## What to work on
1 - Answer these questions from the text on the Soviet Right Opposition, one per line, marked (a), (b) and (c):
(a) What three tendencies did Trotsky use to describe the party?
(b) Who coined the label "Right Opposition," and in what season and year?
(c) In what month and year were Trotsky, Kamenev, Zinoviev and the United Opposition expelled from the Communist Party?
2 - Please pick up the text on the Soviet Right Opposition after its final sentence and carry it forward.

## Extracted text
He is an unprincipled intriguer, who subordinates everything to the preservation of his own power. He changes his theory according to whom he needs to get rid of.
— Bukharin on Stalin's theoretical position, 1928.

The struggle for power in the Soviet Union after the death of Vladimir Lenin in 1924 saw the development of three major tendencies within the All-Union Communist Party (Bolsheviks). These were described by Trotsky as left, right, and centre tendencies. The Right Opposition was a label formulated by Stalin in Autumn of 1928 for the opposition against certain measures included within the first five-year plan, an opposition which was led by Nikolai Bukharin, Alexei Rykov, Mikhail Tomsky, and their supporters within the Soviet Union that did not follow the so-called "general line of the party". Stalin and his "centre" faction were allied with Bukharin and the Right Opposition from late 1924, with Bukharin elaborating Stalin's theory of socialism in one country. Together, they expelled Trotsky, Kamenev, Zinoviev, and the United Opposition from the Communist Party in December 1927. However, once Trotsky was out of the way and the Left Opposition had been illegalized, Stalin soon turned on his Right Opposition allies. Bukharin and the Right Opposition were, in their turn, sidelined and removed from important positions within the Communist Party and the Soviet government from 1928 to 1930, with Stalin ending the NEP and beginning the first five-year plan.

## Data records
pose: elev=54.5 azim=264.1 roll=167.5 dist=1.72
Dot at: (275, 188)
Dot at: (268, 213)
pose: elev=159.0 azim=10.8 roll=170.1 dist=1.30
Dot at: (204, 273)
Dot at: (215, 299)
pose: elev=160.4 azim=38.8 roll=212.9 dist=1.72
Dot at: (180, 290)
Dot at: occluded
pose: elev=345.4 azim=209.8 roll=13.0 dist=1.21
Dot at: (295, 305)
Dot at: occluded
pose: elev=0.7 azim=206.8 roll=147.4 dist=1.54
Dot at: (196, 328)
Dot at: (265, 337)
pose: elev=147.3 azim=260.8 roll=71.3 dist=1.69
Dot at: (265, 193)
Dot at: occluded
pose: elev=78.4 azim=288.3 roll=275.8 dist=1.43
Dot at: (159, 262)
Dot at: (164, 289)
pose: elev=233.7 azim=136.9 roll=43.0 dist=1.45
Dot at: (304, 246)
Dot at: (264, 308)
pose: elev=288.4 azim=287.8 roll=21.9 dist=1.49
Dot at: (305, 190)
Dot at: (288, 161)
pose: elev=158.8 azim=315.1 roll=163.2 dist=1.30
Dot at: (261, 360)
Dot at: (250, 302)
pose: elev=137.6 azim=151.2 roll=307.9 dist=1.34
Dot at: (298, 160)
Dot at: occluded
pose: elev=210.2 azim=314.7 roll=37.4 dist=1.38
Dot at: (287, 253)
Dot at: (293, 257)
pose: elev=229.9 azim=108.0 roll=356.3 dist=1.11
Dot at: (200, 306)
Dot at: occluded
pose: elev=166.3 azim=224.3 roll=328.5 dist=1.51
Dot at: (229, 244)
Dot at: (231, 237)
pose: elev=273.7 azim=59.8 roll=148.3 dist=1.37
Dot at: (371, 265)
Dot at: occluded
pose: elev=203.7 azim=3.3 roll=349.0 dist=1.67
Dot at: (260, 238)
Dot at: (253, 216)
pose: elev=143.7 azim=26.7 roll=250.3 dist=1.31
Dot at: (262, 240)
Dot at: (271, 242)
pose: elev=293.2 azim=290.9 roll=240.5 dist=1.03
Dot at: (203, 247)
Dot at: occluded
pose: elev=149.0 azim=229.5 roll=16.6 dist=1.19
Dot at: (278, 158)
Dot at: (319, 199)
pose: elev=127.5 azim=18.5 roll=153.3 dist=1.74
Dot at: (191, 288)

## Results
1 -
(a) Left, right and centre.
(b) Stalin, in Autumn of 1928.
(c) December 1927.

2 -
One of the last attempts of the Right Opposition to resist Stalin was the Ryutin affair in 1932, where a manifesto against the policy of collectivization was circulated; it openly called for "The Liquidation of the dictatorship of Stalin and his clique". Later, some rightists joined a secret bloc with Leon Trotsky, Zinoviev and Kamenev to oppose Stalin. Historian Pierre Broué stated that it dissolved in early 1933.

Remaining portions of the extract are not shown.